Graduate Networked Systems with George Porter was a course I was drawn to purely by the practical assignments, that too in Go. With my background in networking and programming in Go, I felt this was a good course to polish it up and I was not let down. The gradual build up of complexity and a wide variety of topics being covered made the course a well rounded one.
The course started off with the basics of networking, IP addressing, NAT, DNS and a bunch of other topics. The first assignment was to implement a distributed sorting algorithm for raw binary values over a cluster. The implementation brought out many details that would otherwise be missed such as who should and how to distribute the values, what format should the data be sent in, what protocol to use and many others. We settled on raw TCP connections with a simple fixed size framing and a primary node which has the input data to distribute and sort. This was also the time to get familiar with goroutines if not already.
The next concept was HTTP. The widely used basis of the internet standard also used by this very page you are viewing. We went in depth on the HTTP/1.1 standard, it’s message format and the changes between versions. The assignment was to implement a subset of it, rightly called TritonHTTP (!) from scratch, only using the abstractions provided by TCP to build the layer 7 protocol. The parsing uses both types, delimiter based for message header and the length based format for the message body, making the implementation non trivial. Combine it with the rules to handle duplicate headers, missing and malformed messages and pipelining, made it a good assignment to get familiar network programming.
DNS and CDN
This section touched upon the basics of DNS and how CDNs use DNS in combination with reverse proxies to make a resiliant, globally available cache. Akamai’s papers were really nice in showing how they came up with the algorithm to distribute load across their clusters.
This is the main project over the course for next three assignments which would build a distributed, fault tolerant and highly available file/block store, complete with a sync client, something resembling a primitive Dropbox. The server is comprised to two pieces, a metastore for the file metadata, and a blockstore that stores the raw contents of the files. The first assignment on this was to set up a base by implementing a single node meta and block store.
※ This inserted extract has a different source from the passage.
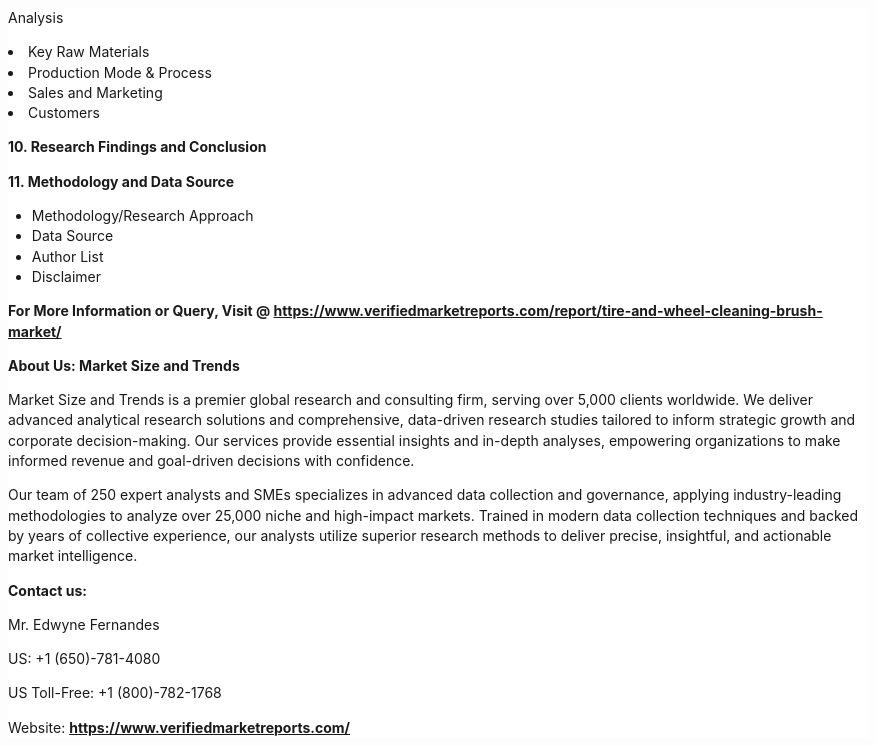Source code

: Analysis</li><li>Key Raw Materials</li><li>Production Mode &amp; Process</li><li>Sales and Marketing</li><li>Customers</li></ul><p><strong>10. Research Findings and Conclusion</strong></p><p><strong>11. Methodology and Data Source</strong></p><ul><li>Methodology/Research Approach</li><li>Data Source</li><li>Author List</li><li>Disclaimer</li></ul></p><p><strong>For More Information or Query, Visit @ <a href="https://www.verifiedmarketreports.com/report/tire-and-wheel-cleaning-brush-market/">https://www.verifiedmarketreports.com/report/tire-and-wheel-cleaning-brush-market/</a></strong></p><p><strong>About Us: Market Size and Trends</strong></p><p>Market Size and Trends is a premier global research and consulting firm, serving over 5,000 clients worldwide. We deliver advanced analytical research solutions and comprehensive, data-driven research studies tailored to inform strategic growth and corporate decision-making. Our services provide essential insights and in-depth analyses, empowering organizations to make informed revenue and goal-driven decisions with confidence.</p><p>Our team of 250 expert analysts and SMEs specializes in advanced data collection and governance, applying industry-leading methodologies to analyze over 25,000 niche and high-impact markets. Trained in modern data collection techniques and backed by years of collective experience, our analysts utilize superior research methods to deliver precise, insightful, and actionable market intelligence.</p><p><strong>Contact us:</strong></p><p>Mr. Edwyne Fernandes</p><p>US: +1 (650)-781-4080</p><p>US Toll-Free: +1 (800)-782-1768</p><p>Website: <strong><a href="https://www.verifiedmarketreports.com/">https://www.verifiedmarketreports.com/</a></strong></p>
While I had an idea of how something would be located on a large scale, with something like Distributed Hash Tables (DHTs) used by the infamous torrenting peer-to-peer network for content lookup, I never really thought about how they would actually work. Consistent Hashing was a game changer to understand how nodes going out and coming in still keep the whole network functional while not overloading any single node.
The attached project was to build up on the base for SurfStore multi node blockstore where the data is distributed using consistent hashing. This gave a solid understanding and allowed an incremental increase of capacity for our SurfStore.
RAFT is a consensus algorithm used in many distributed systems, well known by its use in
etcd, a distributed key value store used by Kubernetes. While this was built to be easily understood compared to the alternative Paxos, it is by no means a simple algorithm. The ease of understanding comes from how RAFT divides responsibilities and allows us to understand it module by module without having to think about the big picture until the end. A real good thought provoking paper and a very interactive web simulator makes for a very interesting study.
For the SurfStore’s final component, a distributed metastore with RAFT for consistency was implemented. Thus making the metastore resilient to failures, while the consistent hashing providing a scaling mechanism for the blockstore.
This was a solid course comprising of all the building blocks needed to build enterprise scale distributed systems. I am glad that this course went over the theory just as much in depth as the projects did, because I, for one, think that understanding concepts is way more important than just implementing something cool without knowing why it works the way it does. RAFT will stick with me for quite a while because of this course!